[[ AVAILABLE RECORDS open ]]

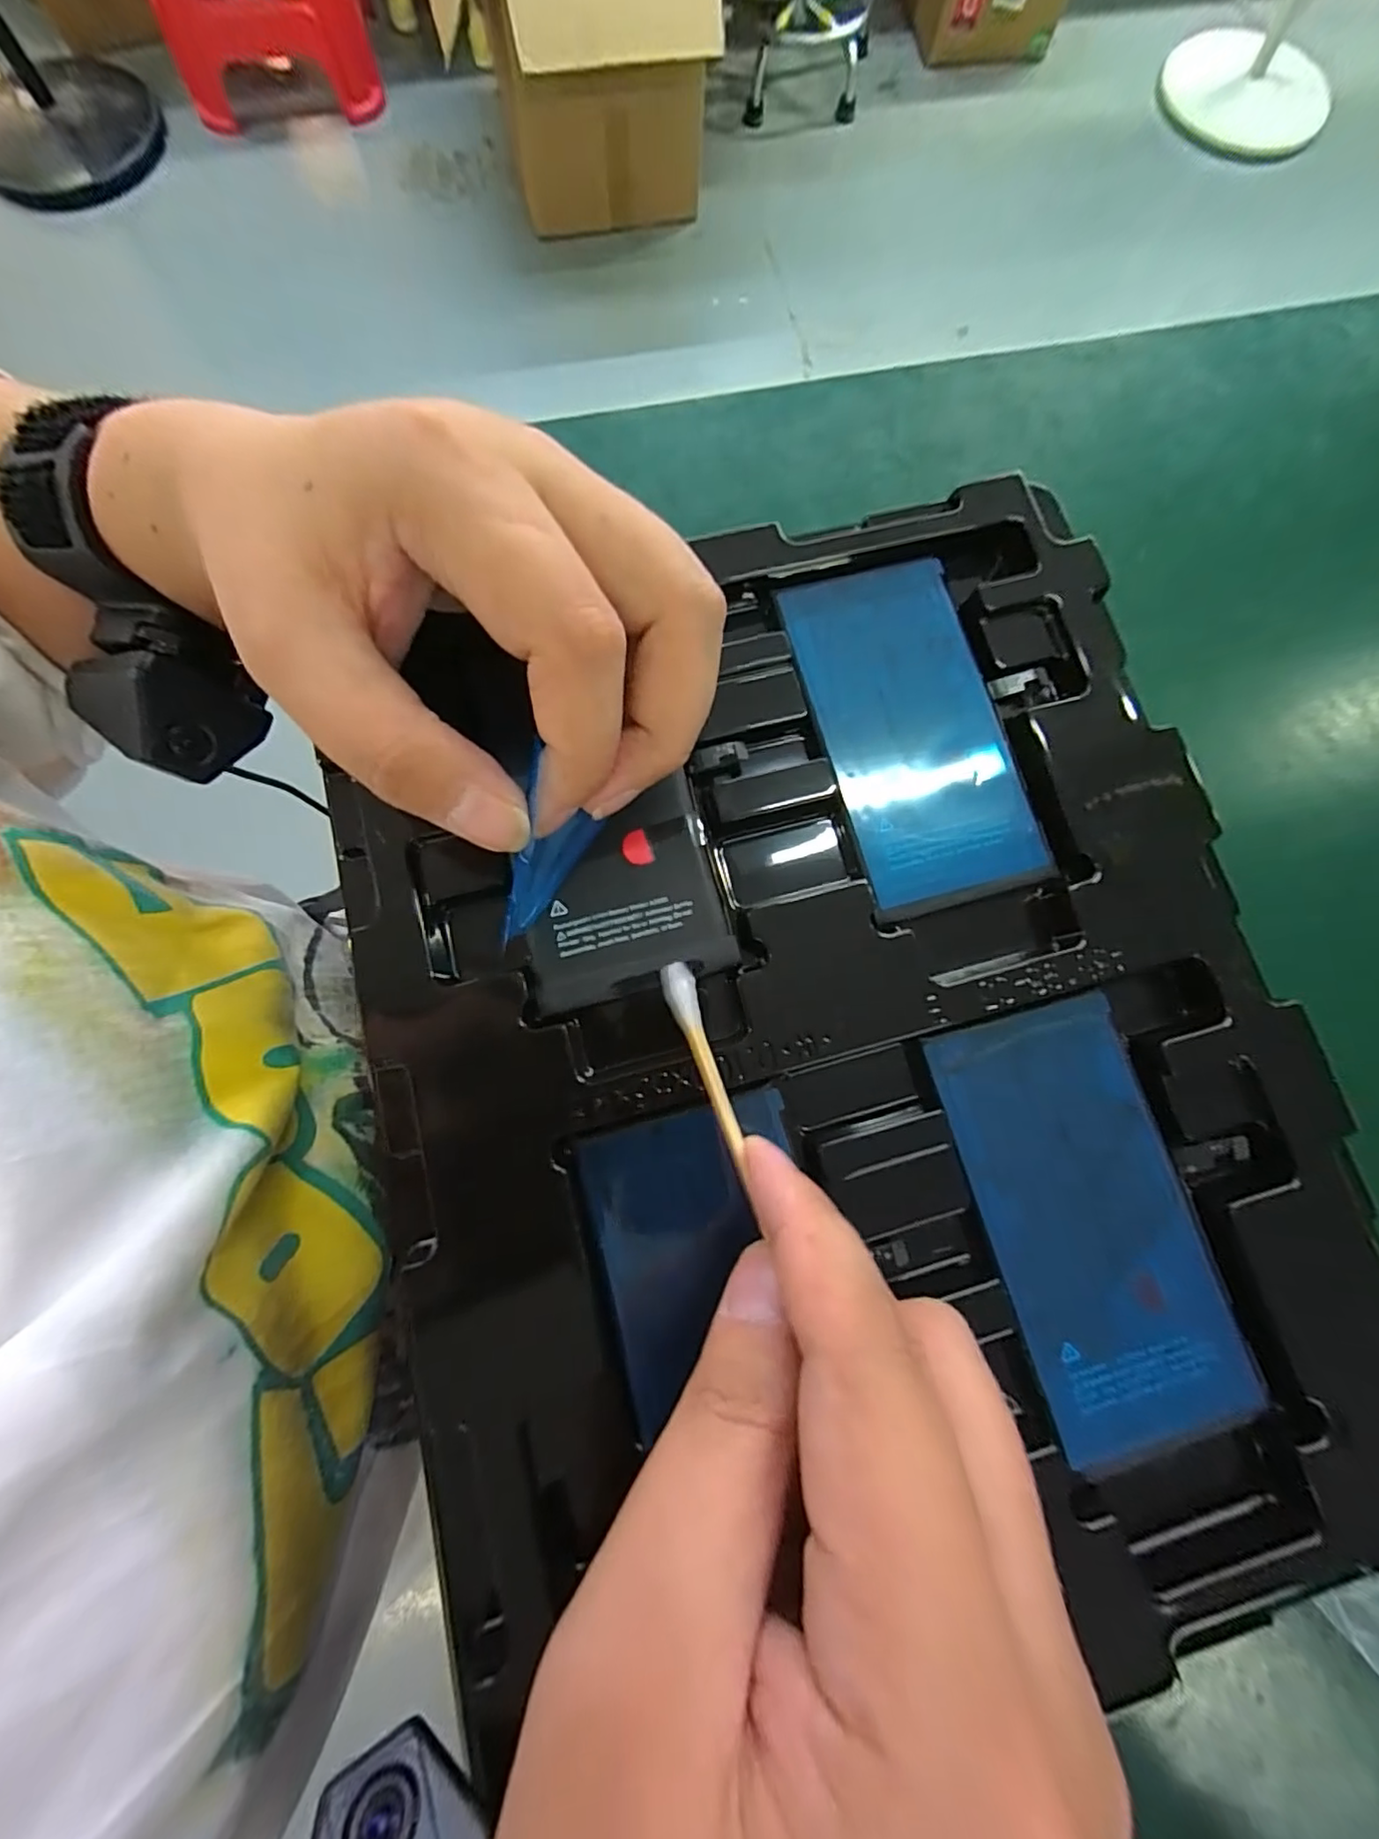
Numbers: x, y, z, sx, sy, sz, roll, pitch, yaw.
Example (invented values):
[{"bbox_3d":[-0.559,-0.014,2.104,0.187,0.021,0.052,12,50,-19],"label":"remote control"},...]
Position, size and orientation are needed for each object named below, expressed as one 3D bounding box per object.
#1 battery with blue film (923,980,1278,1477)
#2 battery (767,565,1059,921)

[[ AVAILABLE RECORDS closed ]]
[[ AVAILABLE RECORDS open ]]

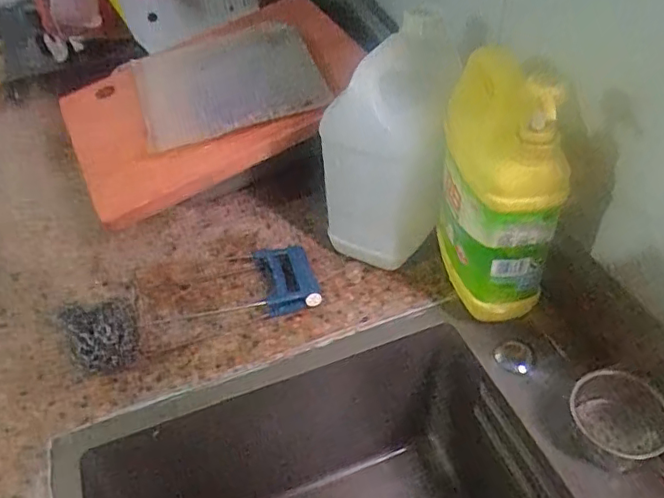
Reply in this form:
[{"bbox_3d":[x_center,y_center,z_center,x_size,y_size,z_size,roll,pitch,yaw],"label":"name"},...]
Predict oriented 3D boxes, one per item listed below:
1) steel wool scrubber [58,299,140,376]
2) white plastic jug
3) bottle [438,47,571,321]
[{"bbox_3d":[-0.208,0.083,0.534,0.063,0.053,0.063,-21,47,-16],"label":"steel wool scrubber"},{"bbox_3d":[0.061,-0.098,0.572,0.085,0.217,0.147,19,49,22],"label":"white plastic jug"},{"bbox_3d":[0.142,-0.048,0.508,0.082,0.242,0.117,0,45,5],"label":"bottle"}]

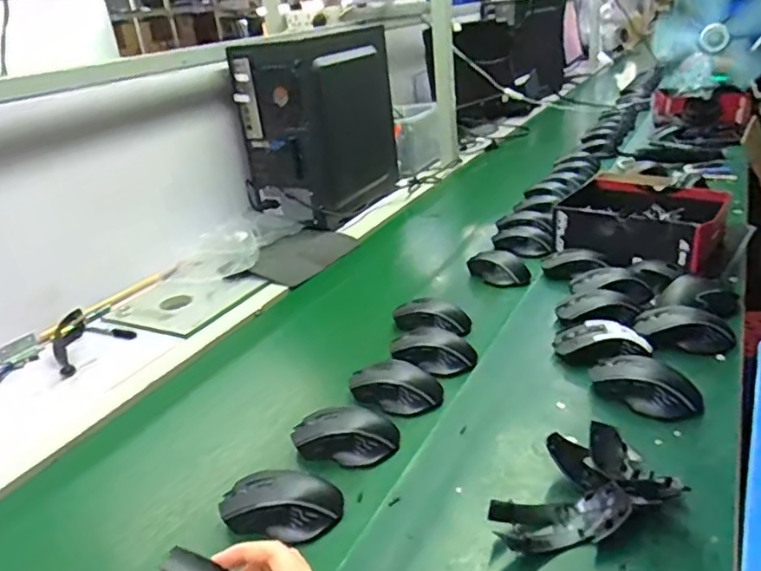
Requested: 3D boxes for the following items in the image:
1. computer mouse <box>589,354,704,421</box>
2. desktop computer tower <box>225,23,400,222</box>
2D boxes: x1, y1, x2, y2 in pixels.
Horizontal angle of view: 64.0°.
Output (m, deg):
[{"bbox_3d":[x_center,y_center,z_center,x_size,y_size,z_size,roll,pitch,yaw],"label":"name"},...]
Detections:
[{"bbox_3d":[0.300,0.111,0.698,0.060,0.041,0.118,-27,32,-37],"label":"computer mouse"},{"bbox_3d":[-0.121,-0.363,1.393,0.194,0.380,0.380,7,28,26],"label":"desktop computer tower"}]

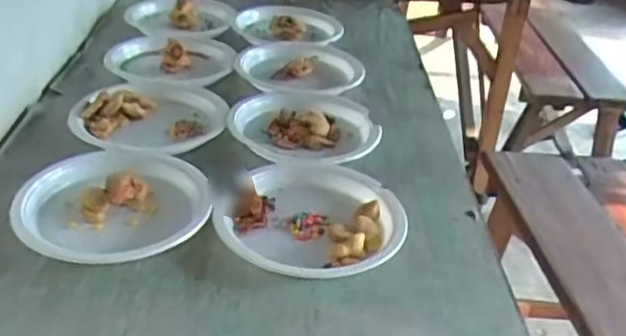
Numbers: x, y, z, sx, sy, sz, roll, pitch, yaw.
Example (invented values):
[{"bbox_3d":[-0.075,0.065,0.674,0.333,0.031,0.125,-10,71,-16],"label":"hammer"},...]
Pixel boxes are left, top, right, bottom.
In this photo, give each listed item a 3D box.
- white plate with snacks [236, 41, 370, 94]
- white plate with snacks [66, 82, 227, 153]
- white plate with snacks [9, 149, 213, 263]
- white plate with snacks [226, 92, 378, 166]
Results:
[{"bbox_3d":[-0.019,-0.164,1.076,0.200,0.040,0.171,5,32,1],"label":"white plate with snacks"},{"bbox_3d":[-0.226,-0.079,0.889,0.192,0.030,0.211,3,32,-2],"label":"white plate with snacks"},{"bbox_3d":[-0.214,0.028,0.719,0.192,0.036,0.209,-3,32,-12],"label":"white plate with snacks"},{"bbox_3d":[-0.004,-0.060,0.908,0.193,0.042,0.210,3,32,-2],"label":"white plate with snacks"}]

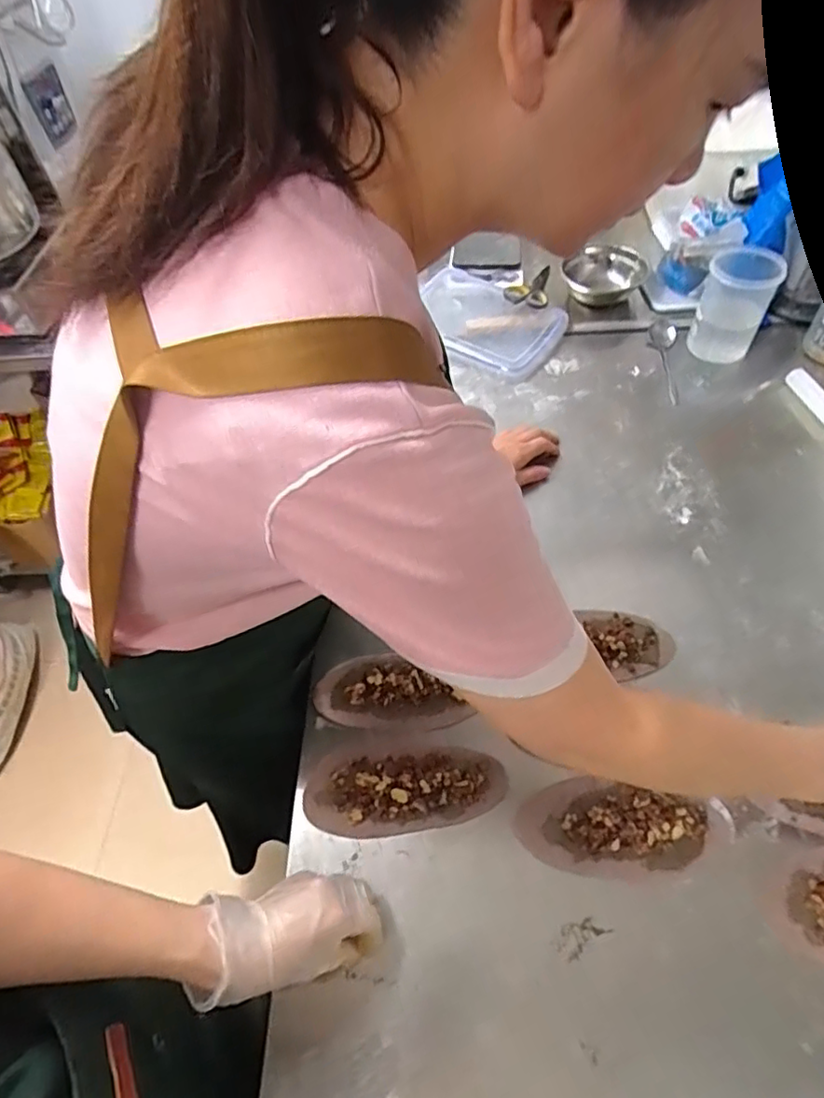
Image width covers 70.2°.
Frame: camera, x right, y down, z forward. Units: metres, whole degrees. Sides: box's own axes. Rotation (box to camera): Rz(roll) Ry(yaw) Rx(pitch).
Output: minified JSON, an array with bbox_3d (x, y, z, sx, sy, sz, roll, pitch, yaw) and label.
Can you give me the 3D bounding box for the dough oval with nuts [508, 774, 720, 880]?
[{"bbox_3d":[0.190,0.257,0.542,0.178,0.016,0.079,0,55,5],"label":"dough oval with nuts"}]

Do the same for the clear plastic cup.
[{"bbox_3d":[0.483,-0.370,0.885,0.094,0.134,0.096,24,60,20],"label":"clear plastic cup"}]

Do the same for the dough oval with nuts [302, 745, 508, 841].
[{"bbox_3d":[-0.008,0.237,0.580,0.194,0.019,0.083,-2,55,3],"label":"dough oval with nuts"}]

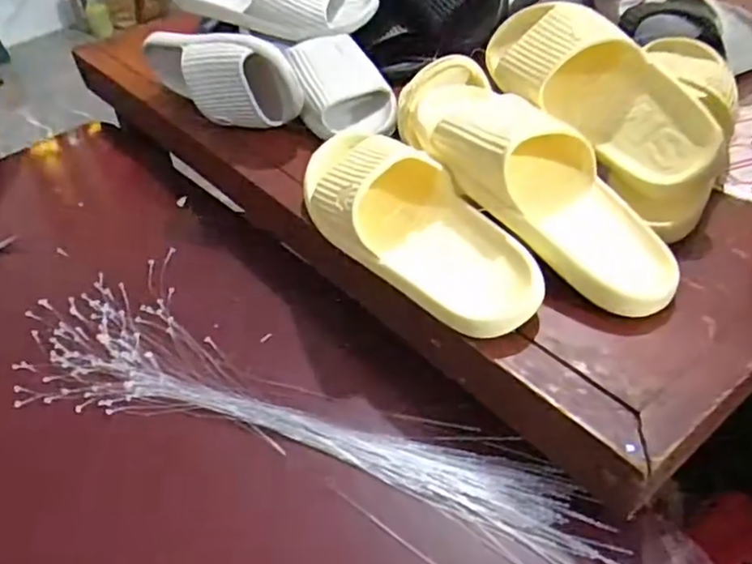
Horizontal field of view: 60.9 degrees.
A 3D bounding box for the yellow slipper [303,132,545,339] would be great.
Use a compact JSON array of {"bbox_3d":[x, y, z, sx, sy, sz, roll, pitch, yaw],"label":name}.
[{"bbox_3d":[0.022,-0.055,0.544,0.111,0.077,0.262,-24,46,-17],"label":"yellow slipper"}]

[[ AVAILABLE RECORDS closed ]]
[[ AVAILABLE RECORDS open ]]

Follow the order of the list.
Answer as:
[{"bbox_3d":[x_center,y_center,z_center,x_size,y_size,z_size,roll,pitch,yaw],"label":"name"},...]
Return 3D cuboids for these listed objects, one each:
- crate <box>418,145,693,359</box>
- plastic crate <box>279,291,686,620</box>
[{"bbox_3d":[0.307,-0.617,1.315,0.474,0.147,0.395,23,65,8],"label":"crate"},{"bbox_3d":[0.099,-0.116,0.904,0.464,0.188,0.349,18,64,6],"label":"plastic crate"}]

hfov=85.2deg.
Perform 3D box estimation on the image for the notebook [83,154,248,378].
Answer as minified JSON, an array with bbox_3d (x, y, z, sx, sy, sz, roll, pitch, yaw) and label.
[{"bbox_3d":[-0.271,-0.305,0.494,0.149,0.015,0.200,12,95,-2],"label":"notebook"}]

[[ AVAILABLE RECORDS closed ]]

## TO DO
Please make an exact copy of the lines above from the line with "- white plate with snacks [9, 149, 213, 263]" through the line with "- white plate with snacks [226, 92, 378, 166]", both ends included.

## RESPONSE TO THIS TASK
- white plate with snacks [9, 149, 213, 263]
- white plate with snacks [226, 92, 378, 166]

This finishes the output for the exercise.